The Department of Motor Vehicles (or whatever they call it in your state) is required by law to immediately suspend the driver’s license of anyone arrested for (not convicted of) drunk driving who (1) has a .08% breath reading, or (2) takes a blood or urine test (which will be analyzed later), or (3) refuses to take any test. This means immediately — on the spot: the license is grabbed and the DUI suspension is legally effective the moment the officer signs the notice and hands it to you. Viewed another way, the officer in a drunk driving case is constable, prosecutor, judge, jury and executioner. You have absolutely no rights. In fact, if you took a blood or urine test, they don’t even wait for the results (which will come back from the lab days later): they not only presume you are guilty, they also presume that the evidence will eventually show it! So, again: How can they do that in America?

Well, at first MADD and various state legislatures decided to find a way to get drunk drivers off the highways RIGHT NOW — and not be diverted by any technicalities like, well, the Constitution. So they enacted so-called “APS” laws (“administrative per se”, referring to the “per se” crime of .08%, as opposed to the crime of driving under the influence of alcohol, which is for the courts). They justified this by saying that a license was a “privilege”, not a “right” — and since the license holder had no rights, the state could do what it wanted.

Well, the U.S. Supreme Court blew that justification out of the water. In Bell v Burson (402 U.S. 535) the Court acknowledged that the right to drive is a privilege. However, once the state gives someone a license, that person then has a property right in it — and that right cannot be taken away without giving him due process. And due process means a fair procedure by which he can contest the confiscation of his property.
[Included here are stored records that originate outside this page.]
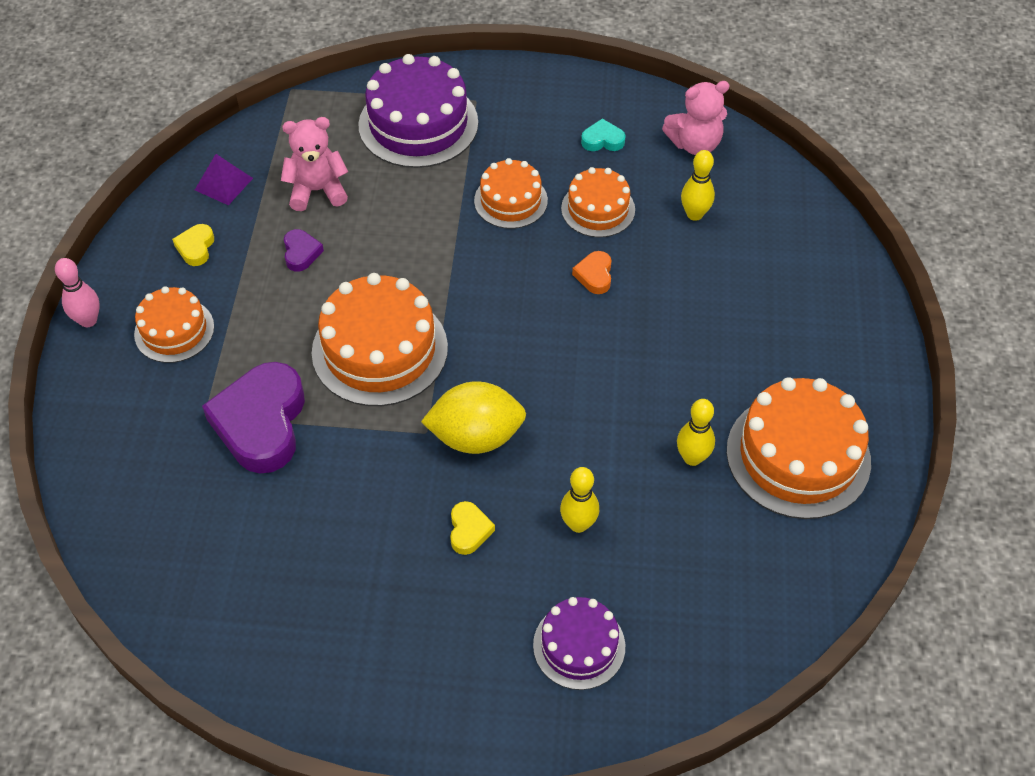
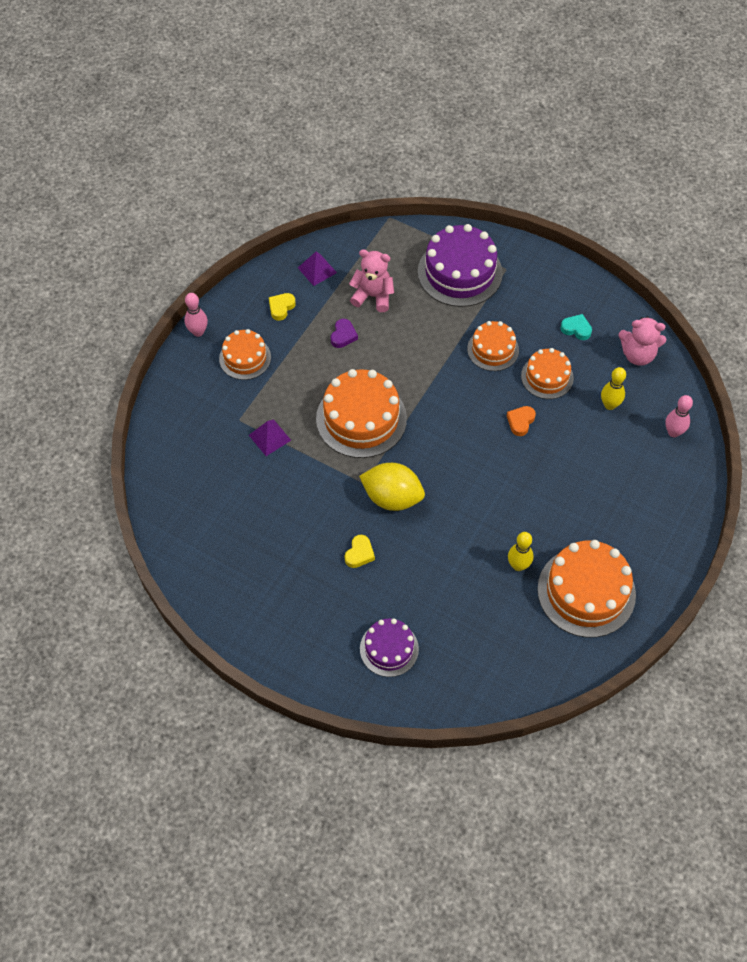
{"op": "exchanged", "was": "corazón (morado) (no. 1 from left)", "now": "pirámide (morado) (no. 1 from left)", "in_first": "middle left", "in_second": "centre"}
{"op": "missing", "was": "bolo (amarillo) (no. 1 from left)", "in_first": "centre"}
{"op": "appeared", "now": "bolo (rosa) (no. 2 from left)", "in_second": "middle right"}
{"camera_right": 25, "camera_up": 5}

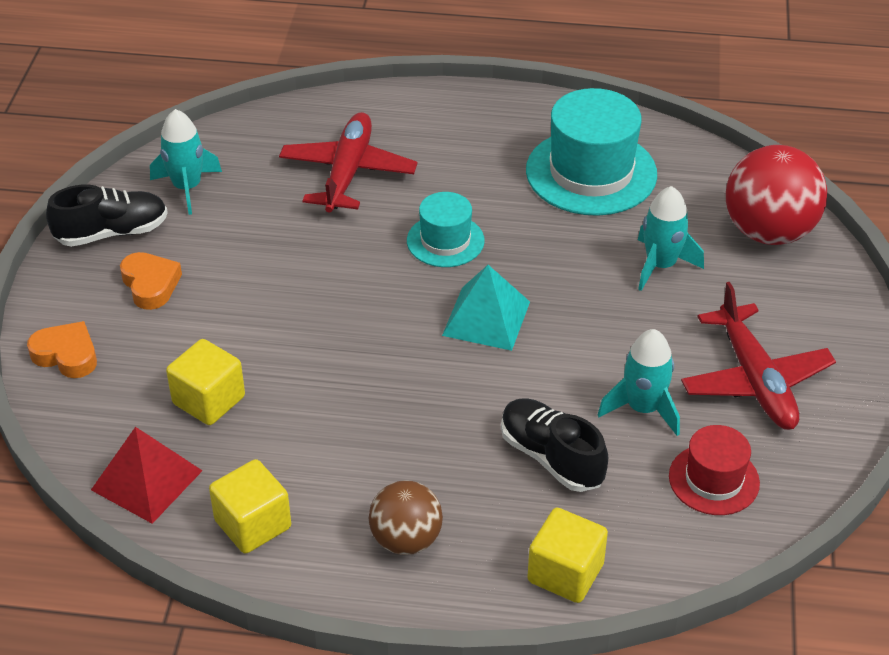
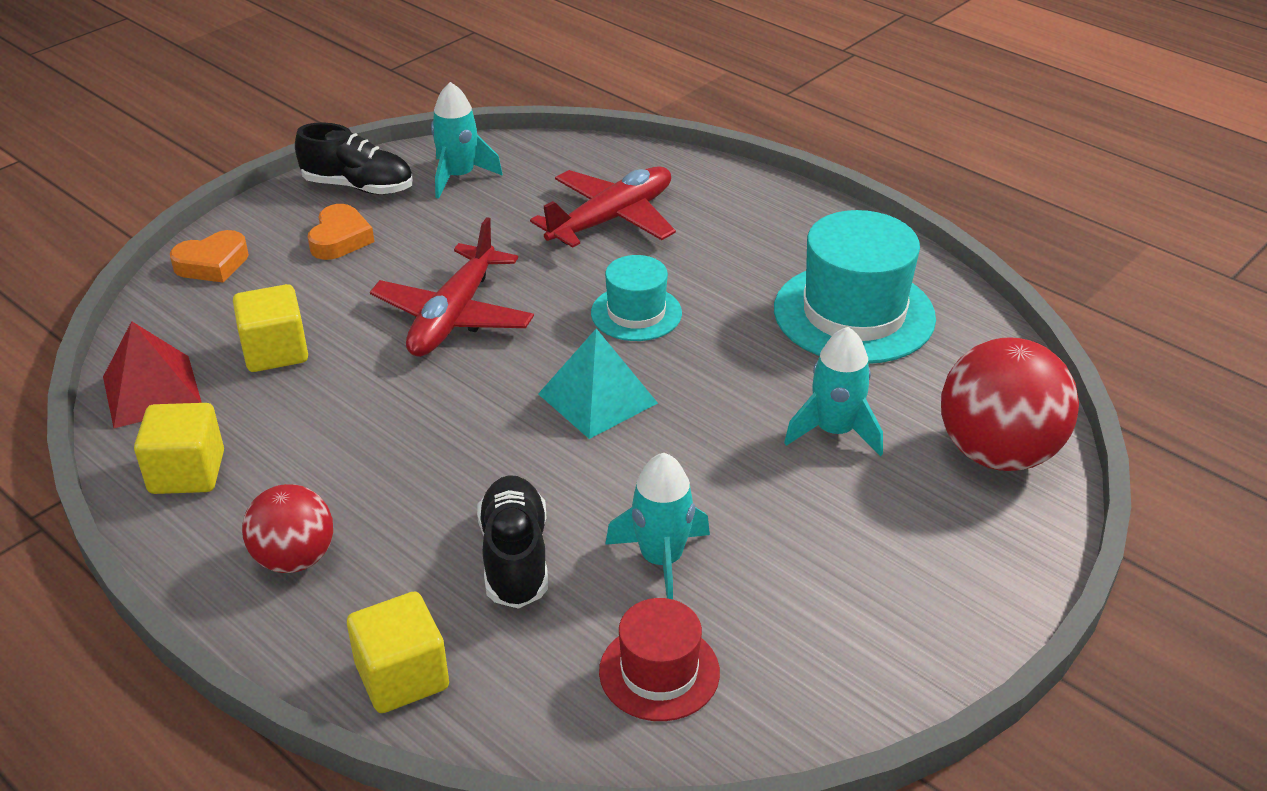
{"op": "spun", "was": "corazón (naranja) (no. 1 from left)", "in_first": "middle left", "in_second": "top left", "clockwise": 90}
{"op": "colour", "was": "pelota (marrón)", "now": "pelota (rojo) (no. 1 from left)", "in_first": "bottom centre", "in_second": "bottom left"}
{"op": "relocated", "was": "avión (rojo) (no. 2 from left in the first image)", "now": "avión (rojo) (no. 1 from left)", "in_first": "middle right", "in_second": "centre"}
{"camera_right": 35, "camera_up": -5}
The reaction to this has generally been to continue to suspend licenses on the spot, but to then give the driver a short-term temporary operating permit during which he can request an administrative hearing. (In a few states, the process is handed over to the courts and the suspension merged with the criminal proceedings.) MADD has been successful in getting the Feds involved; a highway appropriations bill was passed which pretty much coerced all 50 states into adopting APS suspensions — or else no highway funds

Do these APS hearings in DUI cases provide due process? In other words, how fair are they?

Let’s take California’s APS hearings. They are conducted by a “hearing officer”. Is this an impartial judge? Well, he’s hardly impartial: He’s an employee of the DMV — the very agency that is trying to suspend the license (kind of like a judge being paid by the prosecutor). And he isn’t a judge. Actually, he isn’t even a lawyer; he’s only required to be a high school graduate. So who is the prosecutor? He’s, well, the same guy.

That’s right: this DMV employee with no legal education is both judge and prosecutor. Put another way, this government beaurocrat, without ever having read the Evidence Code, can object to the driver’s evidence — and then sustain his own objection!

Not too surprisingly, the DMV wins about 96% of these DUI hearings.

That’s called “due process” in a drunk driving case.